Saudi Arabia’s desire to diversify their economy and become a tourist destination is public knowledge. The use of sports and entertainment has been their major tool in the effort. In boxing, they’ve found an inroad to the common Western sports fan-- and a chaotic organizational mess ripe for exploitation. By operating at a constant loss and even giving away broadcast rights to their shows for free, they’ve made it clear that their investment in boxing is a loss leader, money willingly lost to promote their ultimate goal. And, I hate to break it to people, but that “ultimate goal” is NOT to run a competitive and profitable boxing business for all eternity. Maybe, possibly, that could be why their league proposal looks to be more of a 5-10 year plan, at most.

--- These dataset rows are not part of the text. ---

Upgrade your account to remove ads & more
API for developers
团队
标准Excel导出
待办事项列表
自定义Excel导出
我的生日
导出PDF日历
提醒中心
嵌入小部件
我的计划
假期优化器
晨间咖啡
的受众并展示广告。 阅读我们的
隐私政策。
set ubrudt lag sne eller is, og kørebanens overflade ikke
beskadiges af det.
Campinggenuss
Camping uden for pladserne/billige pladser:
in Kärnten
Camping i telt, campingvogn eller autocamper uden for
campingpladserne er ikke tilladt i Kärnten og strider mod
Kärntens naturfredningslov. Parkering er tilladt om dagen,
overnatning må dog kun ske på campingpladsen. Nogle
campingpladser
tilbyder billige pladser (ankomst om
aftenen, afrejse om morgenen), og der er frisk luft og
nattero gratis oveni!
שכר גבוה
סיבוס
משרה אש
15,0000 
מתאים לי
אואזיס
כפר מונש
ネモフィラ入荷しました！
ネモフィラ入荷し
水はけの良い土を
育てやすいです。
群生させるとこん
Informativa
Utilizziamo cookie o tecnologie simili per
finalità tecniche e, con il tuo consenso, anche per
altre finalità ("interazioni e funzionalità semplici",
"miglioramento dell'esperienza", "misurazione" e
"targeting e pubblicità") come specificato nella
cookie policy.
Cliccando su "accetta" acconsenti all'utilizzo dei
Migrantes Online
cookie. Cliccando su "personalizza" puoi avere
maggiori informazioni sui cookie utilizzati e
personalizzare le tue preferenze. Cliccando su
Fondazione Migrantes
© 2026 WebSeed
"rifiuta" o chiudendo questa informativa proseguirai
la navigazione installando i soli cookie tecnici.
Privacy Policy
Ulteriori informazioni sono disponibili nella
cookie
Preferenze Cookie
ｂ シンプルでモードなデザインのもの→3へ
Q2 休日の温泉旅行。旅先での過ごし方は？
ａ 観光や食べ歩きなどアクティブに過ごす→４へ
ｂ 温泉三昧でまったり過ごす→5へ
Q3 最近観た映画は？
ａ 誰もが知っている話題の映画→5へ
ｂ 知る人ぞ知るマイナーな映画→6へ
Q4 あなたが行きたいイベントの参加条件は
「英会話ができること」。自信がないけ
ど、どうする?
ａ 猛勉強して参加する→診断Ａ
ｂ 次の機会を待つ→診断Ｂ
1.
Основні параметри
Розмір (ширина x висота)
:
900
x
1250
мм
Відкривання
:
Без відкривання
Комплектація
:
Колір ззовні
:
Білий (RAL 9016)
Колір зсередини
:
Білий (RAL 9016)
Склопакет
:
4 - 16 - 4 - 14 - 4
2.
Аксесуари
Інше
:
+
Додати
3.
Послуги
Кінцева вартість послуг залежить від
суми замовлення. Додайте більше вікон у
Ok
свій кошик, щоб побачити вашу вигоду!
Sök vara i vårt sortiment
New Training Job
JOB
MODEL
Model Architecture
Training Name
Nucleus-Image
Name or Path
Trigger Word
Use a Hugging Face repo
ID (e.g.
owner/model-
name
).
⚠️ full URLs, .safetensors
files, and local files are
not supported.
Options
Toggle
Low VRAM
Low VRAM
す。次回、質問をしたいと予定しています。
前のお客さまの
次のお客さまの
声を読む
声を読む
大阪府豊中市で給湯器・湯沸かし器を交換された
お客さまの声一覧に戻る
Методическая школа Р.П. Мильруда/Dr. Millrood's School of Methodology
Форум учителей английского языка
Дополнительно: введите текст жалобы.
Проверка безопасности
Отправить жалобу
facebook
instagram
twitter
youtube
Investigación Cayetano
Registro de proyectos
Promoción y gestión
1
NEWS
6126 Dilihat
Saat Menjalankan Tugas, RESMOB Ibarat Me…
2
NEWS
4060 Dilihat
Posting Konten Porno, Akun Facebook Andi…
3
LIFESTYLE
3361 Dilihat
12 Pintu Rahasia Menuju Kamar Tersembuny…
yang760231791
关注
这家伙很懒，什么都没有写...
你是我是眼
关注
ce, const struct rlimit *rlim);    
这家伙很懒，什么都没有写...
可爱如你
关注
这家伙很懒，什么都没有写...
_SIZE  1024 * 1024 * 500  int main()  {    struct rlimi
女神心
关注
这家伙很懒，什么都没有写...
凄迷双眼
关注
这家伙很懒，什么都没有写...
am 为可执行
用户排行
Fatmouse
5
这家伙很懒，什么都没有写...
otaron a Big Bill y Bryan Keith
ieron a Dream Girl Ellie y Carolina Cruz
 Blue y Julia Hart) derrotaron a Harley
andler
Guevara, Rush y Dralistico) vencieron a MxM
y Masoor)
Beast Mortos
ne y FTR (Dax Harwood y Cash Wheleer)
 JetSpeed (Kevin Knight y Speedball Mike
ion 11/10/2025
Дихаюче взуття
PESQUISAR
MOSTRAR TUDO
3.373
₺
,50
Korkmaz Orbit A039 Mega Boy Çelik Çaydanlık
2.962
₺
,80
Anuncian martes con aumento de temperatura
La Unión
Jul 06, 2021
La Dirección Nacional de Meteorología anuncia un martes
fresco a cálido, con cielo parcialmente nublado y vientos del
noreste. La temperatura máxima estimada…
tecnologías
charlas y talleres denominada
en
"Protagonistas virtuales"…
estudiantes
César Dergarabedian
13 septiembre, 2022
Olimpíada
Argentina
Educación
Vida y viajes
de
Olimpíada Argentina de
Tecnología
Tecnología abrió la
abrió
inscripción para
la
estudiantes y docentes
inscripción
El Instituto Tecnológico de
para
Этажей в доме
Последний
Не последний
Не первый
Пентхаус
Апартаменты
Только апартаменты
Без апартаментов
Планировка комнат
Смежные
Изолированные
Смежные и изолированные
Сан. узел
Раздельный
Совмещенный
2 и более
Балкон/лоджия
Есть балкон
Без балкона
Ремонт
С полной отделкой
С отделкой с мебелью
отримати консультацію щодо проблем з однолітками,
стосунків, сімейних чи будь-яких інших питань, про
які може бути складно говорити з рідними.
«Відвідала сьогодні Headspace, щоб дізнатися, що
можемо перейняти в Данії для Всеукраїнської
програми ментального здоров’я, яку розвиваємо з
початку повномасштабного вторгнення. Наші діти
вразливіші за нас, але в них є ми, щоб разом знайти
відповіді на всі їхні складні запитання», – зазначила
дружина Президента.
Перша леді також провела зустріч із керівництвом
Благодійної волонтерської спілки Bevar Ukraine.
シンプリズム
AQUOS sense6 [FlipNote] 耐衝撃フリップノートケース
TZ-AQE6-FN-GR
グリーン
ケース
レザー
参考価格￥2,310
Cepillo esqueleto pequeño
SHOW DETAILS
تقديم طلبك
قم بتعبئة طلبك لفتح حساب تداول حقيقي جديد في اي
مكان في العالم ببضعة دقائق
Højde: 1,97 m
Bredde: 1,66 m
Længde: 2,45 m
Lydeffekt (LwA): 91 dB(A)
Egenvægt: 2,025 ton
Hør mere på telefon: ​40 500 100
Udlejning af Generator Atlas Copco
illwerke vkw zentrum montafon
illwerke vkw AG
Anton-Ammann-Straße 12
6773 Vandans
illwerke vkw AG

In reality, the Saudi boxing league is only a good idea if your goal is to facilitate a collapse in boxing that would force a smart, cooperative, fan-friendly business rebuild. 

A positive is that this aggressive move to take over the sport may light fires under some complacent asses, inspiring some companies to make the cross-promotional fights fans have been clamoring for, such as a rumored Gervonta Davis-Vasiliy Lomachenko bout. According to Matthew Brown of, an anonymous Top Rank official has affirmed his company’s stance on resisting Turki al-Sheikh’s advances. 

What we do know for now, though, is that a LOT of boxing people will absolutely sell out for a quick Saudi payout. Fighters, managers, and promoters are all about money in a business where no future is guaranteed. We’ve already seen how quickly and effortlessly Eddie Hearn and Frank Warren rented away pretty much all of UK boxing. The boxing media is nothing but a mess of compliant humanity perpetually looking for money, gigs, and a loving sugar daddy. The sport’s sanctioning bodies are shams. The commissions are worthless. Even something like the Ali Act is not truly enforced. 

There are very few adults in the boxing room-- and, of those few, most don’t have any real power. That’s why this crazy and ultimately deadly Saudi boxing league idea can’t be ruled out. If someone walks into a whorehouse with enough money, they’ll probably be able to do whatever the fuck they want.